The grant, financed by the Government of Australia, will help draw up ARMM's 2005-2015 basic education development plan (BEDP), which will focus on strategies to narrow the education gap between students in ARMM and the rest of the country.
Education in the region is marked by a long history of deprivation and under-funding, resulting in levels of educational development far below the Millennium Development Goals, and well below national levels.
Poverty incidence in ARMM is among the highest in the Philippines, with 71% of the population living in poverty in 2000 as against the national incidence of 40%.
The elementary net enrollment rate in 2001 was 82% as compared with the national average of 96%, while the completion rate of only 40% is just above half that of the rest of the country. The secondary school enrollment rate was the lowest in the country at 39% as compared with the national average of 72%.

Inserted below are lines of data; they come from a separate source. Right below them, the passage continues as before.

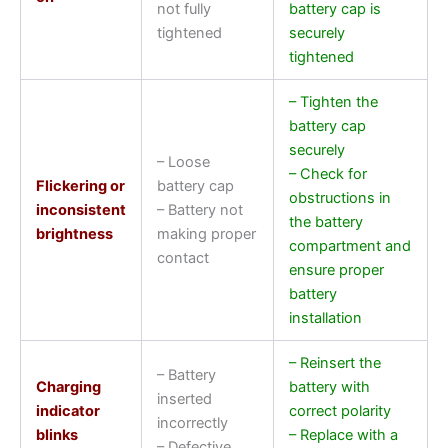
not fully
battery cap is
tightened
securely
tightened
– Tighten the
battery cap
securely
– Loose
– Check for
Flickering or
battery cap
obstructions in
inconsistent
– Battery not
the battery
brightness
making proper
compartment and
contact
ensure proper
battery
installation
– Reinsert the
– Battery
Charging
battery with
inserted
indicator
correct polarity
incorrectly
blinks
– Replace with a
– Defective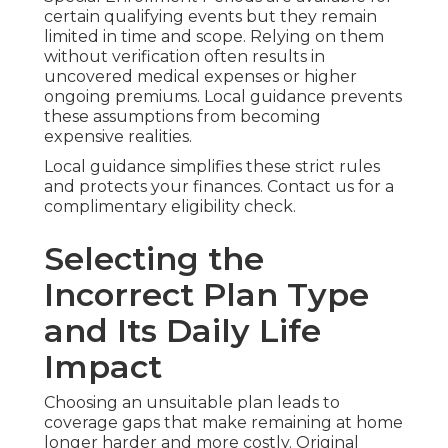
certain qualifying events but they remain
limited in time and scope. Relying on them
without verification often results in
uncovered medical expenses or higher
ongoing premiums. Local guidance prevents
these assumptions from becoming
expensive realities.
Local guidance simplifies these strict rules
and protects your finances. Contact us for a
complimentary eligibility check.
Selecting the
Incorrect Plan Type
and Its Daily Life
Impact
Choosing an unsuitable plan leads to
coverage gaps that make remaining at home
longer harder and more costly. Original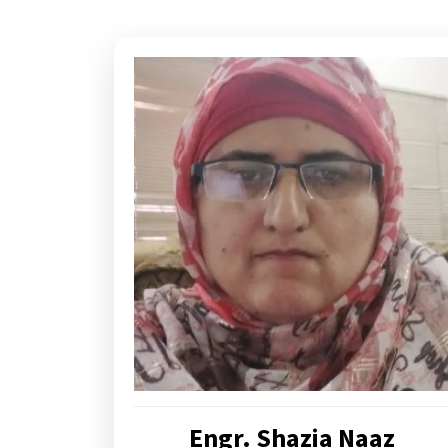
Engr. Shazia Naaz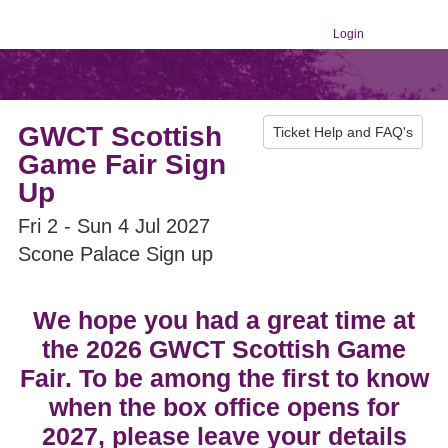
Login
GWCT Scottish
Ticket Help and FAQ's
Game Fair Sign
Up
Fri 2 - Sun 4 Jul 2027
Scone Palace Sign up
We hope you had a great time at
the 2026 GWCT Scottish Game
Fair. To be among the first to know
when the box office opens for
2027, please leave your details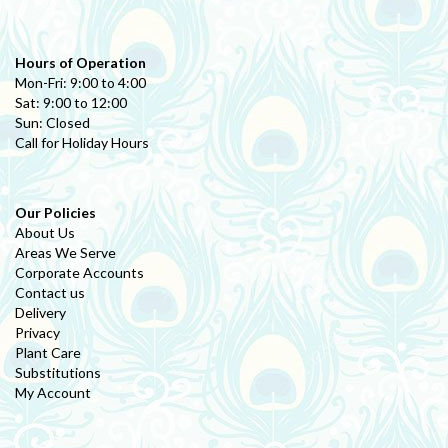
Hours of Operation
Mon-Fri: 9:00 to 4:00
Sat: 9:00 to 12:00
Sun: Closed
Call for Holiday Hours
Our Policies
About Us
Areas We Serve
Corporate Accounts
Contact us
Delivery
Privacy
Plant Care
Substitutions
My Account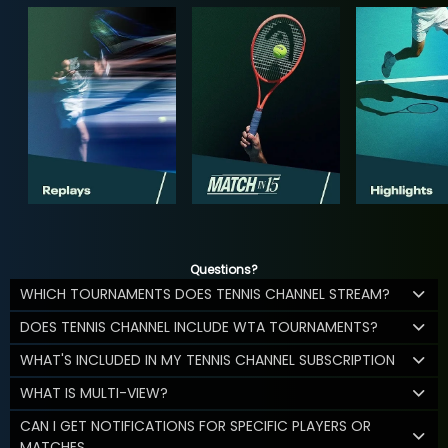
Questions?
WHICH TOURNAMENTS DOES TENNIS CHANNEL STREAM?
DOES TENNIS CHANNEL INCLUDE WTA TOURNAMENTS?
WHAT'S INCLUDED IN MY TENNIS CHANNEL SUBSCRIPTION
WHAT IS MULTI-VIEW?
CAN I GET NOTIFICATIONS FOR SPECIFIC PLAYERS OR
MATCHES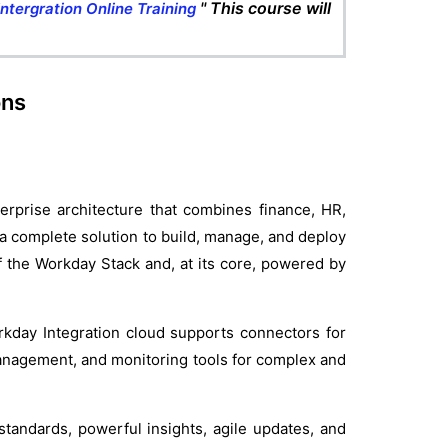
" This course will
ntergration Online Training
ons
erprise architecture that combines finance, HR,
 a complete solution to build, manage, and deploy
of the Workday Stack and, at its core, powered by
rkday Integration cloud supports connectors for
anagement, and monitoring tools for complex and
standards, powerful insights, agile updates, and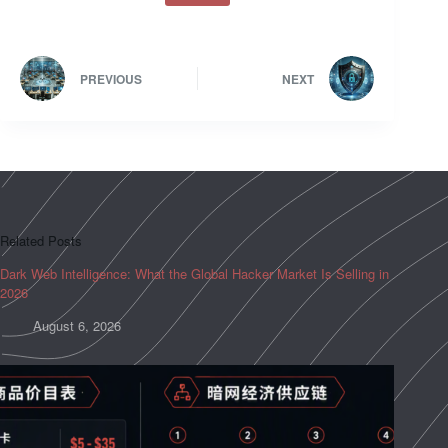
PREVIOUS
NEXT
Related Posts
Dark Web Intelligence: What the Global Hacker Market Is Selling in
2026
August 6, 2026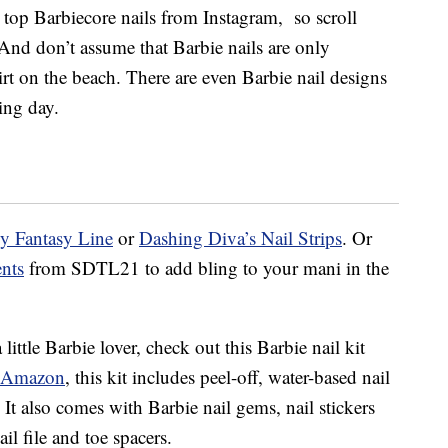
 top Barbiecore nails from Instagram, so scroll
nd don’t assume that Barbie nails are only
irt on the beach. There are even Barbie nail designs
ing day.
lly Fantasy Line
or
Dashing Diva’s Nail Strips
. Or
ents
from SDTL21 to add bling to your mani in the
a little Barbie lover, check out this Barbie nail kit
 Amazon
, this kit includes peel-off, water-based nail
 It also comes with Barbie nail gems, nail stickers
nail file and toe spacers.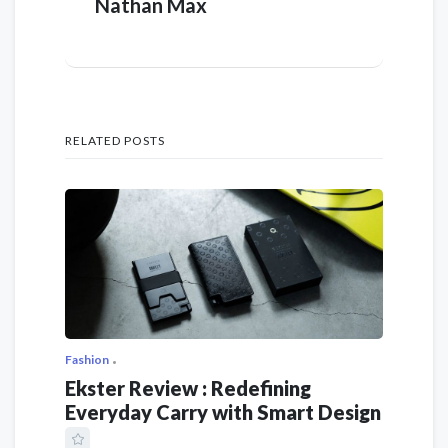
Nathan Max
RELATED POSTS
Fashion
Ekster Review : Redefining
Everyday Carry with Smart Design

"The low level of education has led to joblessness, poverty and alienation from the mainstream Philippine society," says Wendy Duncan, an ADB Education Specialist.
"The challenge is to build an education system that is not only relevant to ARMM and sensitive to religious values and diversity, but also prepares students to take part in the life of the nation."

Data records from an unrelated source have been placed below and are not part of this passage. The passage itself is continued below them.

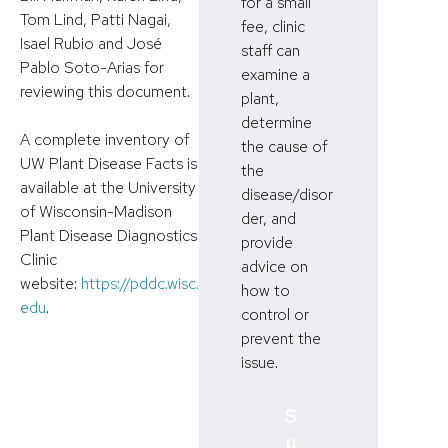
for a small
Tom Lind, Patti Nagai,
fee, clinic
Isael Rubio and José
staff can
Pablo Soto-Arias for
examine a
reviewing this document.
plant,
determine
A complete inventory of
the cause of
UW Plant Disease Facts is
the
available at the University
disease/disor
of Wisconsin-Madison
der, and
Plant Disease Diagnostics
provide
Clinic
advice on
website:
https://pddc.wisc.
how to
edu
.
control or
prevent the
issue.
S
u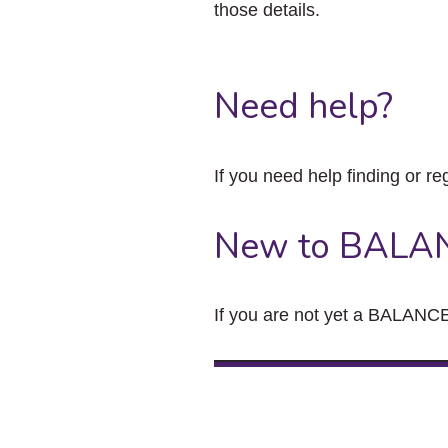
those details.
Need help?
If you need help finding or re
New to BALA
If you are not yet a BALANCE 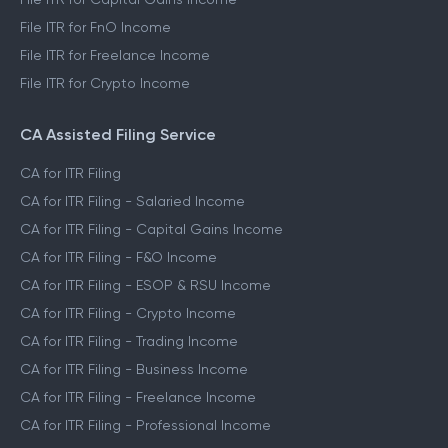
File ITR for FnO Income
File ITR for Freelance Income
File ITR for Crypto Income
CA Assisted Filing Service
CA for ITR Filing
CA for ITR Filing - Salaried Income
CA for ITR Filing - Capital Gains Income
CA for ITR Filing - F&O Income
CA for ITR Filing - ESOP & RSU Income
CA for ITR Filing - Crypto Income
CA for ITR Filing - Trading Income
CA for ITR Filing - Business Income
CA for ITR Filing - Freelance Income
CA for ITR Filing - Professional Income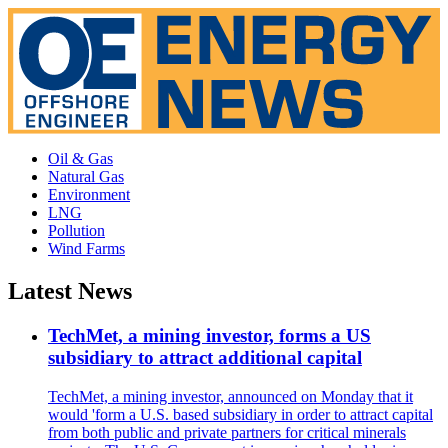
Oil & Gas
Natural Gas
Environment
LNG
Pollution
Wind Farms
Latest News
TechMet, a mining investor, forms a US
subsidiary to attract additional capital
TechMet, a mining investor, announced on Monday that it
would 'form a U.S. based subsidiary in order to attract capital
from both public and private partners for critical minerals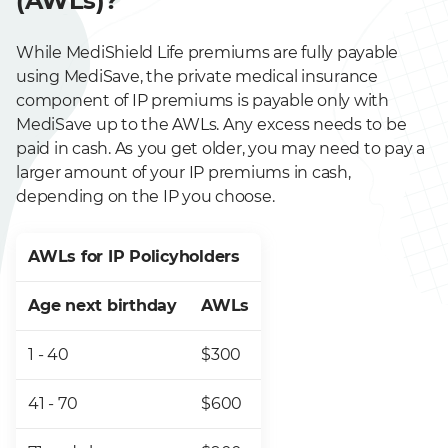
(AWLs)?
While MediShield Life premiums are fully payable
using MediSave, the private medical insurance
component of IP premiums is payable only with
MediSave up to the AWLs. Any excess needs to be
paid in cash. As
you get older, you may need to pay a
larger amount of your IP premiums in cash,
depending on the IP you choose.
AWLs for IP Policyholders
Age next birthday
AWLs
1 - 40
$300
41 - 70
$600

The BEDP will cover the needs of the entire basic education system, from preschool to elementary and secondary levels, and including nonformal education and madrasahs (privately-run Islamic schools). A central theme will be the integration of public schools and madrasahs into one cohesive, regional education system.
There are 440 madrasahs in the region, with a pupil population of almost 90,000. Most of the madrasahs concentrate on Islamic religious and cultural teachings, with Arabic as the medium of instruction. The graduates often have difficulty finding jobs because they are weak in Filipino, English and mathematics.
Special attention will be given to the needs of girls who are slightly outnumbered by boys in schools, unlike in the rest of the Philippines.
Strategies for upgrading teacher education and for raising education quality through the involvement of reputable regional universities will be identified. In order to ensure the relevance, credibility and acceptance of the BEDP, the formulation process will involve all stakeholders including regional and division education officials, principals and teachers, madrasah operators and teachers, local government, students, parents, and the community.
The Department of Education-ARMM is the implementing agency for the TA, which will take place over 12 months to about March 2006. The Government will provide the equivalent of $160,000 in support for the TA.
ADB has been supporting the improvement of basic education in Mindanao since the mid-1990s through the Secondary Education Development and Improvement Project.
Two other areas the ARMM government regards as critical - the development of a nationally accredited curriculum for madrasahs, and the establishment of a regional information management system - are being supported by the Basic Education Assistance in Mindanao Project funded by the Australian Agency for International Development.